June 11, 2026

Frequently asked questions about AI in companies

Short, honest answers to the questions business leaders ask most. No jargon and no promise of transformation in 30 days.

FAQAI for businessAdoption

This post gathers real questions I get in consulting work and talks. No jargon, no promise of digital transformation in 30 days. If you lead a team or a company, you have probably asked at least one of them.

Will AI replace my team?

Not in the short term, and almost never the way the fear suggests. What changes is the mix of tasks inside each role. The repetitive, predictable parts tend to be absorbed. The parts that require judgment, context and relationships gain weight. In practice, the person who uses AI well produces more and spends less energy on busywork. The real risk is not the machine replacing your team. It is a competitor with the same team using better tools.

Do I need to train a model from scratch?

For the overwhelming majority of business cases, no. You combine ready-made models with your data and your process. Training from scratch is expensive, slow and rarely justified outside companies with a very specific need and a lot of volume. Start with what already exists. Only consider building your own once you have proven the value and hit a concrete limit.

Where do I start if my data is not organized?

Pick a critical, repetitive process. Document the decisions it requires today. Run a small, measurable pilot. Perfect data is an excuse to never start. Sufficient data is already enough to learn. You organize the rest along the way, with a clear goal pulling the cleanup, instead of organizing everything first and never reaching the part that creates value.

How much does an AI project cost?

It depends less on the technology and more on three things: scope, integration with the systems you already have, and how much risk you want to tolerate in the first cycle. Serious pilots fit modest budgets when the problem is well defined. What blows up budgets is usually not the model. It is the lack of clarity at the start, which turns into rework in the middle.

How do I know it is working?

Define the metric before turning on the model. Time, unit cost, error rate, customer satisfaction. Pick one main metric, record the baseline and track it weekly. Without a baseline, any result looks good and any vendor looks competent. With a baseline, the conversation stops being about impressions and becomes about numbers.
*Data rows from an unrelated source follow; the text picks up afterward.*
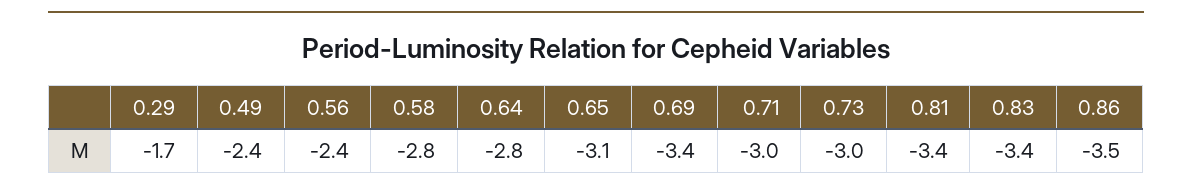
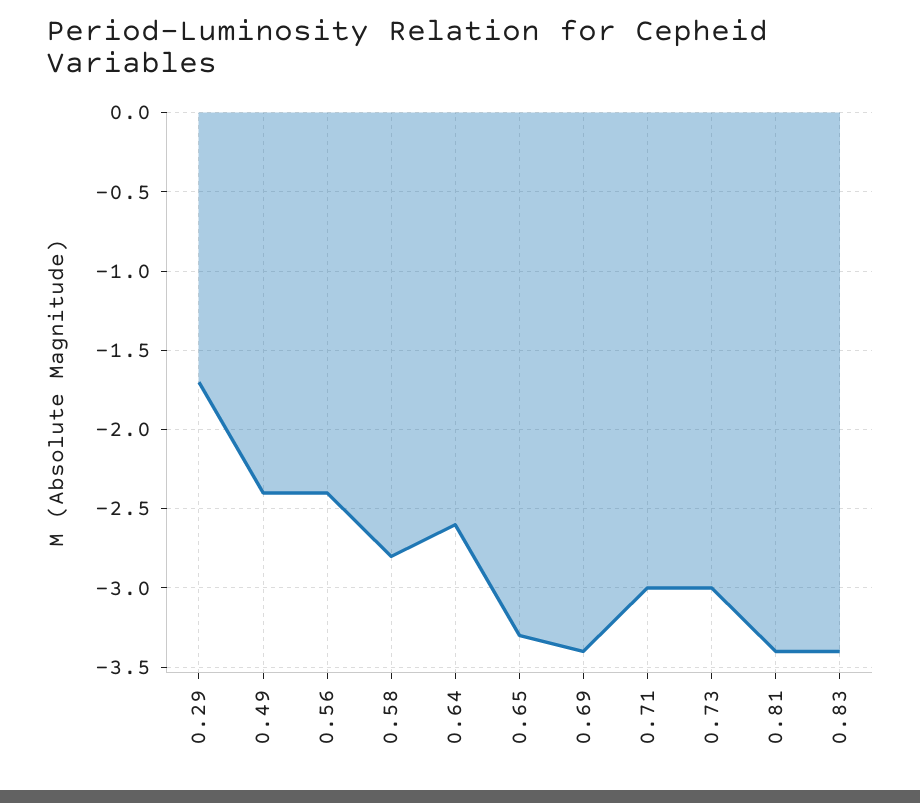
  {
    "0.29": -1.7,
    "0.49": -2.4,
    "0.56": -2.4,
    "0.58": -2.8,
-   "0.64": -2.8,
+   "0.64": -2.6,
-   "0.65": -3.1,
+   "0.65": -3.3,
    "0.69": -3.4,
    "0.71": -3,
    "0.73": -3,
    "0.81": -3.4,
-   "0.83": -3.4,
+   "0.83": -3.4
-   "0.86": -3.5
  }

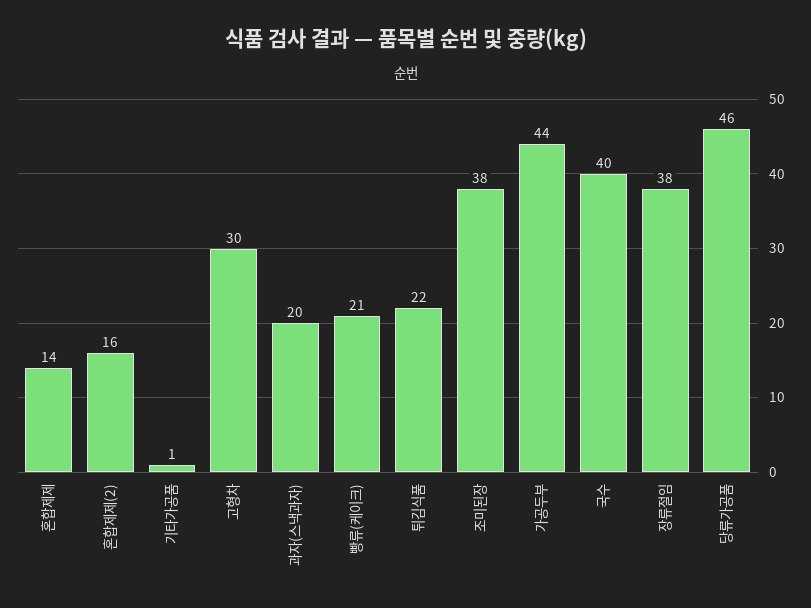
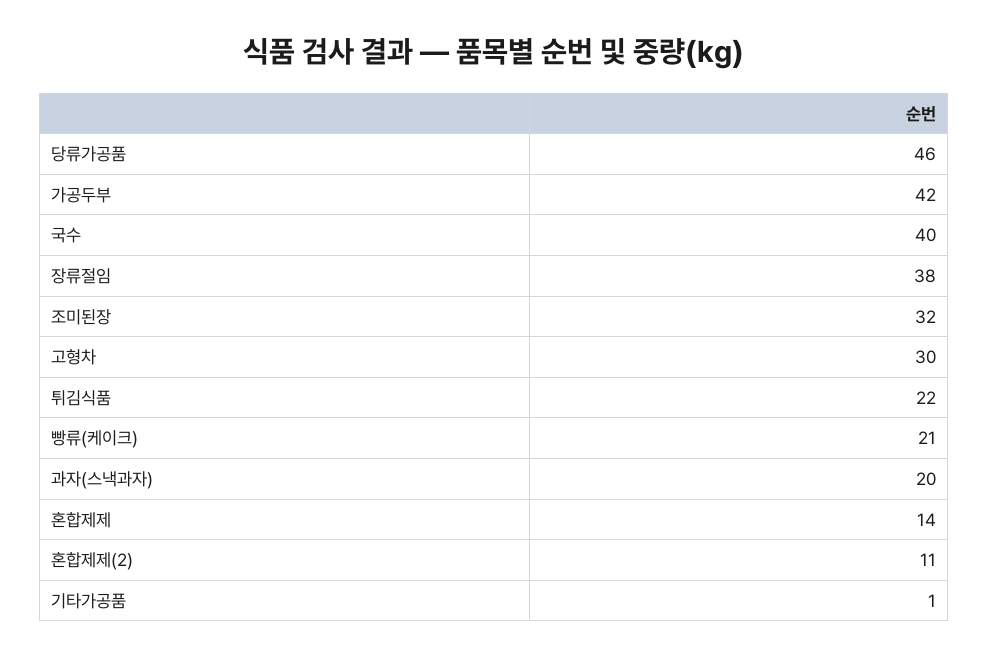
  {
    "혼합제제": 14,
-   "혼합제제(2)": 16,
+   "혼합제제(2)": 11,
    "기타가공품": 1,
    "고형차": 30,
    "과자(스낵과자)": 20,
    "빵류(케이크)": 21,
    "튀김식품": 22,
-   "조미된장": 38,
+   "조미된장": 32,
-   "가공두부": 44,
+   "가공두부": 42,
    "국수": 40,
    "장류절임": 38,
    "당류가공품": 46
  }

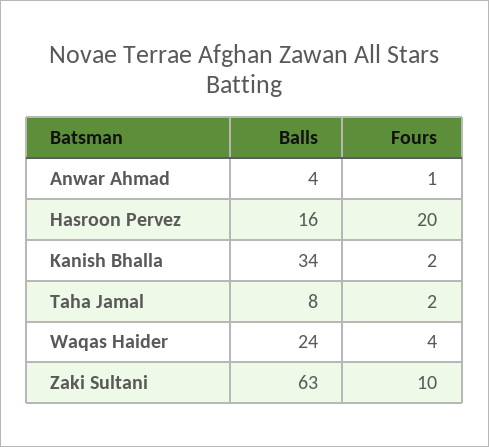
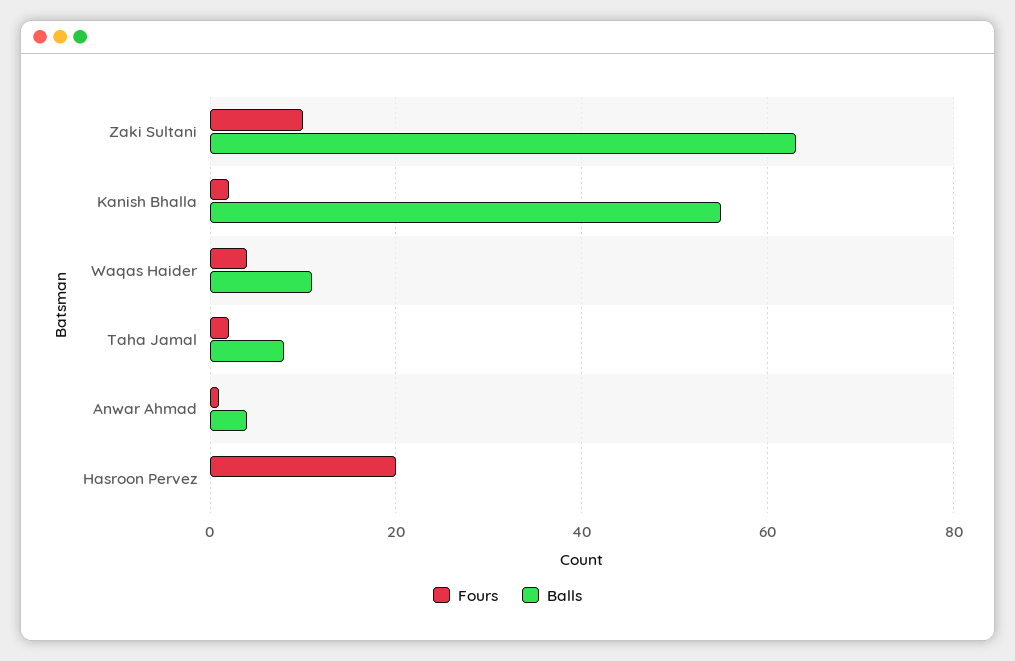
  {
    "Balls": {
      "Anwar Ahmad": 4,
-     "Hasroon Pervez": 16,
+     "Hasroon Pervez": 0,
-     "Kanish Bhalla": 34,
+     "Kanish Bhalla": 55,
      "Taha Jamal": 8,
-     "Waqas Haider": 24,
+     "Waqas Haider": 10,
      "Zaki Sultani": 63
    },
    "Fours": {
      "Anwar Ahmad": 1,
      "Hasroon Pervez": 20,
      "Kanish Bhalla": 2,
      "Taha Jamal": 2,
      "Waqas Haider": 4,
      "Zaki Sultani": 10
    }
  }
What about the security of my data?

It is a legitimate question and should be asked early. Define what can and cannot leave the company, prefer vendors that do not use your data to train their own models, and treat sensitive data with the same care you already apply in any other system. Security is not a reason to avoid starting. It is a reason to start with the right case and clear rules.

What is the biggest mistake when starting out?

Starting from the tool instead of the problem. The question is never "where do I use AI". The question is "which decision in my operation is expensive, slow or inconsistent, and could get better". When you start there, the technology becomes an execution detail, not the center of the project.